Here, Block quotes Miriam Labbok, MD, a professor of public health at the University of North Carolina, who has over three decades of experience in the field of maternal and child health, including a stint as senior advisor to UNICEF on infant feeding. "There's an understanding of human rights outside the U.S. that includes the right of women to breastfeed. And that means women shouldn't be expected to do it unless everyone is fully supporting it -- her family, her society, her workplace, everybody all the way down the line to her government," Labbock says.

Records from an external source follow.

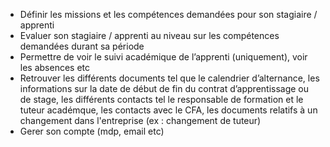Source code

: - Définir les missions et les compétences demandées pour son stagiaire / apprenti 
- Evaluer son stagiaire / apprenti au niveau sur les compétences demandées durant sa période
- Permettre de voir le suivi académique de l’apprenti (uniquement), voir les absences etc
- Retrouver les différents documents tel que le calendrier d’alternance, les informations sur la date de début de fin du contrat     d’apprentissage ou de stage, les différents contacts tel le responsable de formation et le tuteur académque, les contacts avec le CFA, les documents relatifs à un changement dans l'entreprise (ex : changement de tuteur)
- Gerer son compte (mdp, email etc)
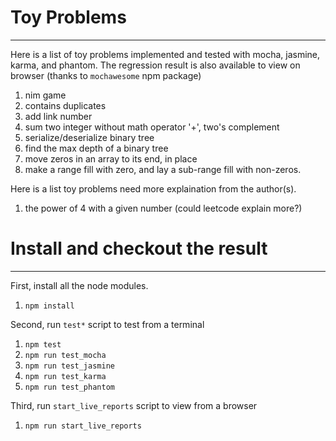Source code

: # Toy Problems
---

Here is a list of toy problems implemented and tested with mocha,
jasmine, karma, and phantom. The regression result is also available
to view on browser (thanks to `mochawesome` npm package)

1. nim game 
1. contains duplicates 
1. add link number
1. sum two integer without math operator '+', two's complement
1. serialize/deserialize binary tree
1. find the max depth of a binary tree
1. move zeros in an array to its end, in place
1. make a range fill with zero, and lay a sub-range fill with non-zeros.

Here is a list toy problems need more explaination from the author(s).

1. the power of 4 with a given number (could leetcode explain more?)

# Install and checkout the result
---

First, install all the node modules.

1. `npm install`

Second, run `test*` script to test from a terminal

1. `npm test`
1. `npm run test_mocha`
1. `npm run test_jasmine`
1. `npm run test_karma`
1. `npm run test_phantom`

Third, run `start_live_reports` script to view from a browser

1. `npm run start_live_reports`


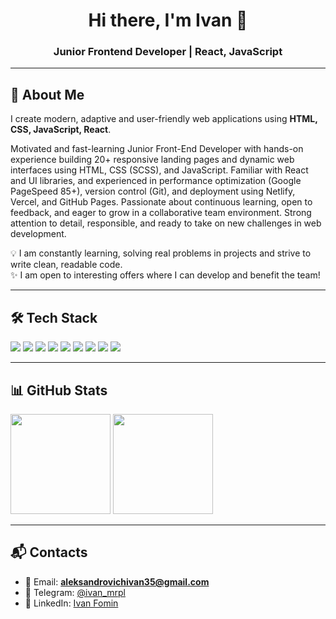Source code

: <h1 align="center">Hi there, I'm Ivan 👋</h1>
<h3 align="center">Junior Frontend Developer | React, JavaScript</h3>

---

## 🚀 About Me
I create modern, adaptive and user-friendly web applications using **HTML, CSS, JavaScript, React**.

Motivated and fast-learning Junior Front-End Developer with hands-on experience building 20+ responsive landing pages and dynamic web interfaces using HTML, CSS (SCSS), and JavaScript. Familiar with React and UI libraries, and experienced in performance optimization (Google PageSpeed 85+), version control (Git), and deployment using Netlify, Vercel, and GitHub Pages. Passionate about continuous learning, open to feedback, and eager to grow in a collaborative team environment. Strong attention to detail, responsible, and ready to take on new challenges in web development.

💡 I am constantly learning, solving real problems in projects and strive to write clean, readable code.  
✨ I am open to interesting offers where I can develop and benefit the team!

---

## 🛠️ Tech Stack
<p>
  <img src="https://img.shields.io/badge/HTML5-E34F26?style=for-the-badge&logo=html5&logoColor=white"/>
  <img src="https://img.shields.io/badge/CSS3-1572B6?style=for-the-badge&logo=css3&logoColor=white"/>
  <img src="https://img.shields.io/badge/JavaScript-F7DF1E?style=for-the-badge&logo=javascript&logoColor=black"/>
  <img src="https://img.shields.io/badge/TypeScript-3178C6?style=for-the-badge&logo=typescript&logoColor=white"/>
  <img src="https://img.shields.io/badge/React-20232A?style=for-the-badge&logo=react&logoColor=61DAFB"/>
  <img src="https://img.shields.io/badge/Redux-764ABC?style=for-the-badge&logo=redux&logoColor=white"/>
  <img src="https://img.shields.io/badge/Git-F05032?style=for-the-badge&logo=git&logoColor=white"/>
  <img src="https://img.shields.io/badge/Figma-F24E1E?style=for-the-badge&logo=figma&logoColor=white"/>
  <img src="https://img.shields.io/badge/Vercel-000000?style=for-the-badge&logo=vercel&logoColor=white"/>
</p>

---

## 📊 GitHub Stats
<p>
  <img height="160" src="https://github-readme-stats.vercel.app/api?username=ivan1986mrpl&show_icons=true&theme=tokyonight&count_private=true"/>
  <img height="160" src="https://github-readme-stats.vercel.app/api/top-langs/?username=ivan1986mrpl&layout=compact&theme=tokyonight"/>
</p>

---

## 📬 Contacts
- 📧 Email: **aleksandrovichivan35@gmail.com**  
- 💬 Telegram: [@ivan_mrpl](https://t.me/ivan_mrpl)  
- 💼 LinkedIn: [Ivan Fomin](https://www.linkedin.com/in/ivan-f-553404281/)  
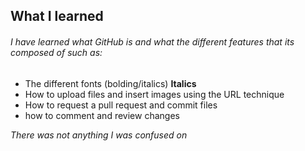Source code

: ## What I learned 
###### I have learned what GitHub is and what the different features that its composed of such as: 
- The different fonts (bolding/italics) **Italics**
- How to upload files and insert images using the URL technique
- How to request a pull request and commit files 
- how to comment and review changes 

*There was not anything I was confused on*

Block again: "In the podcast accompanying the Atlantic story, Rosin reveals her pessimism: 'We are never going to be Norway,' she says, rolling her eyes. 'There will never be a situation in America where women . . . will have six months time to exclusively breastfeed their children.' Really? Did we ever envision an organic garden being planted at the White House by the nation's black first family?"
I'm nursing my second child now, and I love it. Of course, I am self-employed, and my boss is a total mega mongo genius.